Operating System - HP-UX
1834406 Members
1839 Online
110067 Solutions
New Discussion

Re: TCP Keepalive and Oracle RAC

 
SOLVED
Go to solution
Mark Baker_5
New Member

TCP Keepalive and Oracle RAC

We are having a performance problem when we fail a database in our RAC cluster. Essentially, when both DBs are running normally, an SQL query takes 5 seconds. We kill the DB that the query is on and TAF moves the query to the surviving node. This take 14 seconds then runs in five seconds after the initial failover.

When the failed DB is brought back up, this query takes five minutes to run. The DBA is saying we need to adjust the tcp_keepalive_timer to five minutes.

I have seen no concise supporting documents from Oracle specifically identifying keepalive as the culprit.

The keepalive default is 2 hours (7200000 msec) what is the potential impact of changing this to 5 minutes as requested by the DBA?

Any other ideas welcome?
mtb
4 REPLIES 4
rick jones
Honored Contributor
Solution

Re: TCP Keepalive and Oracle RAC

Frankly, if Oracle RAC is relying on the TCP Keepalive mechanism to detect node failure, well, that is shall we say sub-optimal. It should instead be running its own keepalive messages at the application level.

Given that the query takes five minutes, and your tcp_keepalive_interval (if your DBA is calling it the tcp_keepalive_timer he is either confused with some other platform, or isn't fully "up" on ndd names :) is 2 hours, I have a difficult time understanding how changing tcp_keepalive_interval to five minutes would make things any better. I would be looking to other possibilities as to why a query might take five minutes on the "returned" node. I'm not a DB expert but recovery comes to mind.

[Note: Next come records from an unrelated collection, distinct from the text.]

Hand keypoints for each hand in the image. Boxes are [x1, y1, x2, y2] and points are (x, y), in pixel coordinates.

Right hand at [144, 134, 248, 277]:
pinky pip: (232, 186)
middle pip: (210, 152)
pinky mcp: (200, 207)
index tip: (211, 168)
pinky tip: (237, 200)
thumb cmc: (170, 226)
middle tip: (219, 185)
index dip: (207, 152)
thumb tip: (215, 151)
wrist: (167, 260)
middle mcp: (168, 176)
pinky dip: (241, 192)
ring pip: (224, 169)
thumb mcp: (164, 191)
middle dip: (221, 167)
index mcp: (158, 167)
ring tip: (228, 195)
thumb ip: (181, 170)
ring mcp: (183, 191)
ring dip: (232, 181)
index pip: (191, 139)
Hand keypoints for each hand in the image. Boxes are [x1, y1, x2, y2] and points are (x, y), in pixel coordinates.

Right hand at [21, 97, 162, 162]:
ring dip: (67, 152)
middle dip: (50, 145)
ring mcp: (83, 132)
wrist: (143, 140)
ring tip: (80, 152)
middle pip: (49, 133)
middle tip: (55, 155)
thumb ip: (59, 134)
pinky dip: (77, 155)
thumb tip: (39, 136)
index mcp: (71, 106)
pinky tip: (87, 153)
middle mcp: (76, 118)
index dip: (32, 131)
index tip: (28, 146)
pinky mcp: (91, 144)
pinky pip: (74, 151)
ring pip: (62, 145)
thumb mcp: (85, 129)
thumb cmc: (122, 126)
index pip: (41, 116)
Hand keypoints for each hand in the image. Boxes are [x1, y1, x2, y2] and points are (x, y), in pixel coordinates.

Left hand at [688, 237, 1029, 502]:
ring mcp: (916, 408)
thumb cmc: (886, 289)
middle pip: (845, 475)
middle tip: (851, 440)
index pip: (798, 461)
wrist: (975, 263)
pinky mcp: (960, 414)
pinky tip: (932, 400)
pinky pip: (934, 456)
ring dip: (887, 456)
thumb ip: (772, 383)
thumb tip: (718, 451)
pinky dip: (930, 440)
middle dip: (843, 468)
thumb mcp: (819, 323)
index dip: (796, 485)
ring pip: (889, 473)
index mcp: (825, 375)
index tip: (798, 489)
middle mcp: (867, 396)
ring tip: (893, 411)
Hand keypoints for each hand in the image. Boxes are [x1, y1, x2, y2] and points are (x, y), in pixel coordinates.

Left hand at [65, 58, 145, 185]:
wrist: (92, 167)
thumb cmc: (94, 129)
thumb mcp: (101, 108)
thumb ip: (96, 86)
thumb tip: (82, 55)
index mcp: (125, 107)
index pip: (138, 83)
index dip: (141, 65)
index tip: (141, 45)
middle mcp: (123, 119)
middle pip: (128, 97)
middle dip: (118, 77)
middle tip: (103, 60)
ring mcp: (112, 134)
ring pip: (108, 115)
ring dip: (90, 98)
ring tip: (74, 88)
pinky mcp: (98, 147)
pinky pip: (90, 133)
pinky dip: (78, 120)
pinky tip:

If you make the tcp_keepalive_interval five minutes, then for those TCP connections on which SO_KEEPALIVE is set, that were idle for more than five minutes, but less than two hours, you will have an increase in TCP traffic. This could be significant if you had large numbers of idle connections, and epsilon if you did not.
there is no rest for the wicked yet the virtuous have no pillows

Re: TCP Keepalive and Oracle RAC

Marck, can you explain me more in details what happend?
We have IRac running here and we have test a lost of posibilities of failures.

Regards.
Christian
Mark Baker_5
New Member

Re: TCP Keepalive and Oracle RAC

Thanks Rick,

Your comments are in lock-step with where my mind is on this. The issue at hand should be resolved via Oracle iRAC error handling, not ndd tweeks. We surely have an issue that is related to the RAC configuration or possible RAC bug. Thanks for the ammo to push back on this request.

mtb
Mark Baker_5
New Member

Re: TCP Keepalive and Oracle RAC

Closing...